最初为陆地植物设计的溶剂和机械处理相结合的顺序方案，被用于浓缩两种可食用海藻的细胞壁，Ulva lacinulata和Porphyra dioica（紫菜）。然而，由于多糖与其他成分（如蛋白质）之间的强烈相互作用，在不改变其自然结构的情况下完全分离细胞壁是具有挑战性的。相反，该过程浓缩了细胞壁，使多糖含量达到61 - 63%。在紫菜中，纤维素被确定为主要结构成分，而在紫菜中，卟啉构成半结晶的微纤维骨架，在排列上与纤维素非常相似。这些结构变化影响了细胞壁对机械（超声波，US）和热（蒸汽蒸煮）处理的反应，正如样品的高级结构表征所证明的那样，结合小角x射线散射（SAXS）和x射线衍射（XRD）与显微镜和单糖分析。在Ulva中，蒸汽蒸煮在释放细胞内成分的同时保持了细胞壁的完整性，而US破坏了结晶纤维素结构，导致细胞壁的严重破坏和蛋白质和多糖的释放。对于紫菜，蒸煮促进了蛋白质的释放和一些多糖向细胞外基质的迁移，而US改变了卟啉的晶体结构，但由于致密的凝胶状细胞外基质，保留了细胞的完整性。这些结果突出了海藻细胞壁的组成和结构在决定其机械完整性和转化响应中的重要性。

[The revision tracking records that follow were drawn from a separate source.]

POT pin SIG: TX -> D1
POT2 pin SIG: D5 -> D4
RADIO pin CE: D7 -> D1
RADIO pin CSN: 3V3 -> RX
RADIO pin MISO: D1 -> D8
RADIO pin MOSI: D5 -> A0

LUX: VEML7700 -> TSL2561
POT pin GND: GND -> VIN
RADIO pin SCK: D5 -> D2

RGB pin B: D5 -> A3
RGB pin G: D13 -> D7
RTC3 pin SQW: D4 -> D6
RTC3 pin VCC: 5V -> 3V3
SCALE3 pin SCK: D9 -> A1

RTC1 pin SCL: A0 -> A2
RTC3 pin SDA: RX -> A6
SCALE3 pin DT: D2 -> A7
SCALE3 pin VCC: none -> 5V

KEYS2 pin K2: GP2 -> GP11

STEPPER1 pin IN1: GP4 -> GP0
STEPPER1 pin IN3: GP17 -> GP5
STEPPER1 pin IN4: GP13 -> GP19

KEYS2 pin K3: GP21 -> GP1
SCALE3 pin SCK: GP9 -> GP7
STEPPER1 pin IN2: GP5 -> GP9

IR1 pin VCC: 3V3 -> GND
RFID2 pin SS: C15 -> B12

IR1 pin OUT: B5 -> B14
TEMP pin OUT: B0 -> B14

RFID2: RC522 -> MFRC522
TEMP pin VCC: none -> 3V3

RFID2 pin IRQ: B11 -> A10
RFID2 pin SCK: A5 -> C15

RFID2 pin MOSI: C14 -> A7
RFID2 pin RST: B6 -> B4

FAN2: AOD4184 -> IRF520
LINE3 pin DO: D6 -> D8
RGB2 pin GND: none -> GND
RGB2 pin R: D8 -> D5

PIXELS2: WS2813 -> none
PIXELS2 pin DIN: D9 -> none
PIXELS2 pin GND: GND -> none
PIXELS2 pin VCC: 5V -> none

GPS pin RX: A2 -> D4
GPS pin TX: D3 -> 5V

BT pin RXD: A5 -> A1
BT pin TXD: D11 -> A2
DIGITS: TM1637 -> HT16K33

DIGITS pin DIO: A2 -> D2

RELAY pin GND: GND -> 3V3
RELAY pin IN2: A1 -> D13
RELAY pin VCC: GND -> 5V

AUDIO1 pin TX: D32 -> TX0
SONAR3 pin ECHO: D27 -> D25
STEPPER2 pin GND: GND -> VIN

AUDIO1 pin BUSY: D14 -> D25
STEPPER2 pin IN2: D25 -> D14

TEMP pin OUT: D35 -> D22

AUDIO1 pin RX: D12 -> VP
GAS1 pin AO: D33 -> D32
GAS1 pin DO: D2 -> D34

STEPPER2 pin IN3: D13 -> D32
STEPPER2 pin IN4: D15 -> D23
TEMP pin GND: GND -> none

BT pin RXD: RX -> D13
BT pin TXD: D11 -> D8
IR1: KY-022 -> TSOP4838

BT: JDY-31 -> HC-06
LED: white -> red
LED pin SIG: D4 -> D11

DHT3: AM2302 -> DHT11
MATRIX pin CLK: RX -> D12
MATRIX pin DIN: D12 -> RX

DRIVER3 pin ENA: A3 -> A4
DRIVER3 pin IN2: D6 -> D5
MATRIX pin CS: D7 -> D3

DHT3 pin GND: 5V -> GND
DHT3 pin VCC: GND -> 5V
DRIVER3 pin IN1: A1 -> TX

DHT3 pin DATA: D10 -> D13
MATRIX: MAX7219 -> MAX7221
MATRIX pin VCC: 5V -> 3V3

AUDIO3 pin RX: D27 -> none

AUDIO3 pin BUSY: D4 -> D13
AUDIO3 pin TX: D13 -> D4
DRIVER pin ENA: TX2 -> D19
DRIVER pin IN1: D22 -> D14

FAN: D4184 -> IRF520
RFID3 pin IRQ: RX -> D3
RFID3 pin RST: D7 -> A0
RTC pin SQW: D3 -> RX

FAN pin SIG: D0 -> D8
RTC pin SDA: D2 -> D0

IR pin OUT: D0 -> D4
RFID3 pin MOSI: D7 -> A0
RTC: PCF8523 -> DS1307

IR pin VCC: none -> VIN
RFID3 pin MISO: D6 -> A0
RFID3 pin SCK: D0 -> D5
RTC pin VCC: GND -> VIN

本文章由计算机程序翻译，如有差异，请以英文原文为准。

求助全文

约1分钟内获得全文求助全文

来源期刊

Food Hydrocolloids 工程技术-食品科技

CiteScore

19.90

自引率

14.00%

发文量

871

审稿时长

37 days

期刊介绍： Food Hydrocolloids publishes original and innovative research focused on the characterization, functional properties, and applications of hydrocolloid materials used in food products. These hydrocolloids, defined as polysaccharides and proteins of commercial importance, are added to control aspects such as texture, stability, rheology, and sensory properties. The research's primary emphasis should be on the hydrocolloids themselves, with thorough descriptions of their source, nature, and physicochemical characteristics. Manuscripts are expected to clearly outline specific aims and objectives, include a fundamental discussion of research findings at the molecular level, and address the significance of the results. Studies on hydrocolloids in complex formulations should concentrate on their overall properties and mechanisms of action, while simple formulation development studies may not be considered for publication. The main areas of interest are: -Chemical and physicochemical characterisation Thermal properties including glass transitions and conformational changes- Rheological properties including viscosity, viscoelastic properties and gelation behaviour- The influence on organoleptic properties- Interfacial properties including stabilisation of dispersions, emulsions and foams- Film forming properties with application to edible films and active packaging- Encapsulation and controlled release of active compounds- The influence on health including their role as dietary fibre- Manipulation of hydrocolloid structure and functionality through chemical, biochemical and physical processes- New hydrocolloids and hydrocolloid sources of commercial potential. The Journal also publishes Review articles that provide an overview of the latest developments in topics of specific interest to researchers in this field of activity.